This article was contributed by Denis Souza Rosa, Developer Advocacy Manager at Couchbase.
In 1777, British mathematician, Jesse Ramsden, published a paper describing the design of a screw-cutting lathe. This machine represented a big technology breakthrough, as producing screws at scale enabled heavy and complex machinery to be produced faster during the industrial revolution. Today, Kubernetes and Operators are the screw-cutting lathes for stateful applications. With this combination, any software vendor is capable of providing fully managed services at a reasonable cost.
The most famous example of stateful applications in tech are databases, which developers expected to work out-of-the-box, but historically are exactly the opposite. The task of maintaining it falls on the shoulders of DevOps engineers in small to medium companies, while in big enterprises, enterprise databases are so critical that it is common to see a specialized department for data management.
There is not much room for failure in this area; data is commonly one of the most valuable assets of a company. Because of that, developers and database administrators (DBAs) have always been conservative while picking the next data storage for a project, even if it means picking a suboptimal one.
The truth is, they are not wrong. Storing and retrieving data from different sources doesn’t pose a challenge for most developers, but the learning curve to manage and size it properly could be steep. The end result is that only big enterprises have enough resources to train their teams to produce scalable and cost-effective software, while other companies often prefer to stay on the “safe side” by using relational in suboptimal scenarios. This “safe side” behavior might lead in the midterm to performance and scalability issues that, following the trend, would probably be solved on the application level with things like microservices, which adds a whole new layer of complexity, while simply staying within the same architecture but switching to a more adequate data storage would address the same problem.
This long introduction aims to state one simple problem: Developers understand that specialized databases could be a crucial success factor for their applications, but the upfront investment sometimes is higher than what they can afford. AWS was the first big company to realize that when they launched DynamoDB in 2012.

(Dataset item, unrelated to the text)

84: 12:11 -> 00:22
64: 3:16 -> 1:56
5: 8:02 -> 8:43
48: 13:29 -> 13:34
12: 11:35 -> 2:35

Back then, launching a database-as-a-service (DBaaS) was something that only big players could do, as frequent tasks like version upgrades, recovery of faulty nodes, data replications, or even a basic thing like provisioning a simple database required some sort of infrastructure automation, which had to be written from scratch. In the majority of cases, the automation code was tightly coupled with the infrastructure that it was running on, which would also push companies to create their own private clouds to avoid anchoring their strategy and costs to third-party providers.
Borg was one of these in-house solutions developed by Google, and it would later become the sprouts of what Kubernetes is today. One of the success factors of Kubernetes was its extensibility. It allows the deployment applications called “Operators” to react to events triggered in the cluster. This feature enabled enterprise database vendors to build specialized apps that could monitor their databases and act accordingly in case of a state change, which virtually can provide a DBaaS-like experience in any Kubernetes cluster. Couchbase was the first company to release an official operator back in 2017, which made some noise in the Kubernetes/NoSQL world and created a wave of other companies trying to do something similar.
Community-driven operators have also been quite popular; databases like PostgreSQL and MySQL have various operators available, including a few enterprise databases actively maintained by large organizations. Developer groups around this topic are starting to pop up everywhere: the DOK Community (Data on Kubernetes) is a clear example of that.
Despite the fast community adoption and the stellar progress made in the last 4 years, including all major cloud providers launching their fully-managed Kubernetes services, the main challenge for companies to adopt this kind of technology is the steep learning curve of Kubernetes itself.
The future of enterprise databases-as-a-service
Providing fully-managed services became so accessible that it even became a business model for some cloud providers. Most of these technologies were open-source, so all they had to do was to add a user-friendly façade on top of it.
This strategy had a heavy impact on the revenue of some vendors, which forced them to change their licenses. MongoDB was the first one, moving to SSPL in 2018, followed by Redis (RSAL) and ElasticSearch (ELv2). Other databases like MariaDB decided to follow a different path; they all changed their licenses to BSL, which is usually converted to another license (often Apache 2) after two to four years on average. There is no right or wrong here, but open-source has always been the foundation of software development, and a license that protects the company’s intellectual property for a given time and then releases it to the public when the code still is relevant seems to be a reasonable approach to me.
The rise of DBaaS, Kubernetes, and Operators should help the adoption of NoSQL to skyrocket in the following years, as they can deliver better performance, lower cost, and higher productivity, but this time without the upfront cost of learning how to manage it. Because of that, the database market currently controlled by RDBMS should become much more diverse. All this activity will benefit the whole developer community and how we build effective software.
Denis Souza Rosa is a Developer Advocacy Manager at Couchbase.